Document segment
== Segment start ==
# What else can I do with my Canon 100mm Macro IS lens?



## omar (Jun 4, 2013)

I invested in a Canon 100mm macro IS lens to take pics of jewellery

But... I wanted to know... what else can I do with this lens?
I don't actually have any other need for it
Can it be used to take pics of portraits for example?
Or is that not practical since you;ll have to stand sooo0 far away (because being a macro, everything is magnified)?

Thanks


Omar


----------



## Drizzt321 (Jun 4, 2013)

Nope, the 100mm Macro is a great lens for portraits as well. Macro simply means it has the capability of reproducing near or better than 100% of subject size. Not that it can only be used in those circumstances (barring things like a microscope). So, you can use it just like any other 100mm lens, with the added bonus that you know it's got very good optics, pretty good IS, and pretty sharp across the entire frame and can be used at up to 1:1 macro photography. Oh, and it's a reasonably fast lens which can give you shallow DoF if you want.
== Segment end ==
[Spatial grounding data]
== Segment start ==
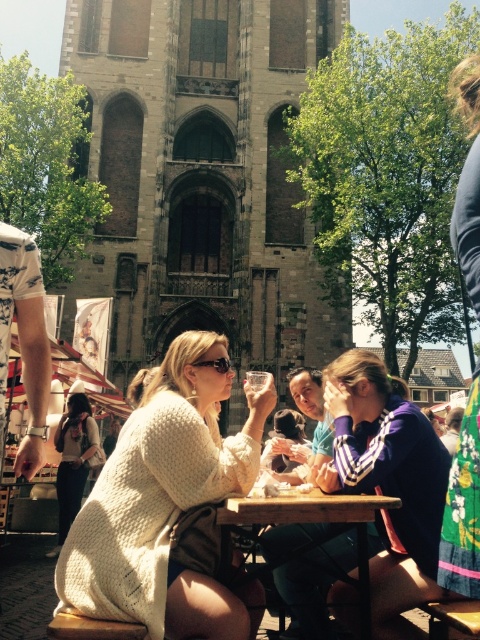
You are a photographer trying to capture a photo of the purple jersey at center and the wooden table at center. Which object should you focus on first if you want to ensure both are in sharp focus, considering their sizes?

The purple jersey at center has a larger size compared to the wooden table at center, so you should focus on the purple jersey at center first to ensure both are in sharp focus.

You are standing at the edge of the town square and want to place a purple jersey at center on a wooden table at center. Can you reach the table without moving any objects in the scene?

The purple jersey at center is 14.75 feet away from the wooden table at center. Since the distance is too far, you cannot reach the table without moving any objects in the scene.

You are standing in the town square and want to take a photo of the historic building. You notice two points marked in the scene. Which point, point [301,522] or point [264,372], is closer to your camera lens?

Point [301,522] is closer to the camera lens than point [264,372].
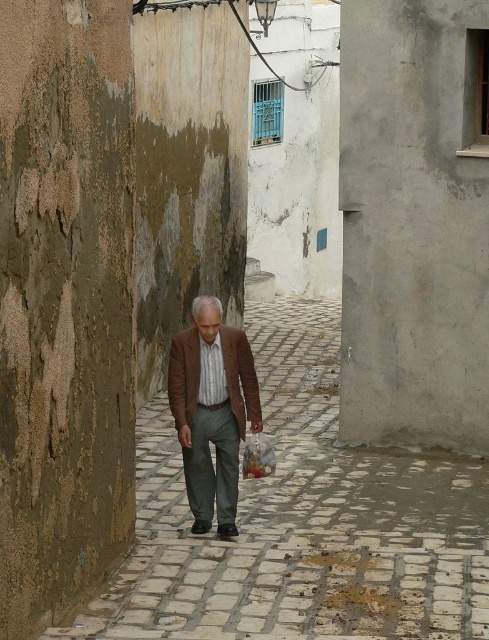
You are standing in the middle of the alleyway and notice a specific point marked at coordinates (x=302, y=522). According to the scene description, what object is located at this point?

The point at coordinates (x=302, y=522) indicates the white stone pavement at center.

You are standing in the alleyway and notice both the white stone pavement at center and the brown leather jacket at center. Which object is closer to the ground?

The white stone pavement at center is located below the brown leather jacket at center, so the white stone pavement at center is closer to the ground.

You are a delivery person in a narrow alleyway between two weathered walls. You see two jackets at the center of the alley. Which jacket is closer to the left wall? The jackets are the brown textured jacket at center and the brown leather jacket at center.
== Segment end ==
== Segment start ==
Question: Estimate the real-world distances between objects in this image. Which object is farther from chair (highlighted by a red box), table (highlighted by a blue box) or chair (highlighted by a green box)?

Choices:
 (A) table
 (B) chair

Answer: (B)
== Segment end ==
Assigned task A
Reproduce the portion of the Canon 100mm macro lens thread starting with "## omar (Jun" and going on through "portraits for example?".
Assigned task B
Resume the Canon 100mm macro lens thread from the point where it stops.
The items have no connection to the Canon 100mm macro lens thread.

Response area A
## omar (Jun 4, 2013)

I invested in a Canon 100mm macro IS lens to take pics of jewellery

But... I wanted to know... what else can I do with this lens?
I don't actually have any other need for it
Can it be used to take pics of portraits for example?

Response area B
----------



## omar (Jun 4, 2013)

Drizzt321 said:


> Nope, the 100mm Macro is a great lens for portraits as well. Macro simply means it has the capability of reproducing near or better than 100% of subject size. Not that it can only be used in those circumstances (barring things like a microscope). So, you can use it just like any other 100mm lens, with the added bonus that you know it's got very good optics, pretty good IS, and pretty sharp across the entire frame and can be used at up to 1:1 macro photography. Oh, and it's a reasonably fast lens which can give you shallow DoF if you want.


thanks 
quite happy to know i can use for portraits as well!


----------



## Drizzt321 (Jun 4, 2013)

omar said:


> Drizzt321 said:
> 
> 
> > Nope, the 100mm Macro is a great lens for portraits as well. Macro simply means it has the capability of reproducing near or better than 100% of subject size. Not that it can only be used in those circumstances (barring things like a microscope). So, you can use it just like any other 100mm lens, with the added bonus that you know it's got very good optics, pretty good IS, and pretty sharp across the entire frame and can be used at up to 1:1 macro photography. Oh, and it's a reasonably fast lens which can give you shallow DoF if you want.
> ...



And something simple like using a different subject, just go out and do it! Costs basically nothing to point your lens at a different subject, so next time just go try it, and if you like the results do it. If you don't, try something slightly different until you decide you either it doesn't work for you, or you get something you like.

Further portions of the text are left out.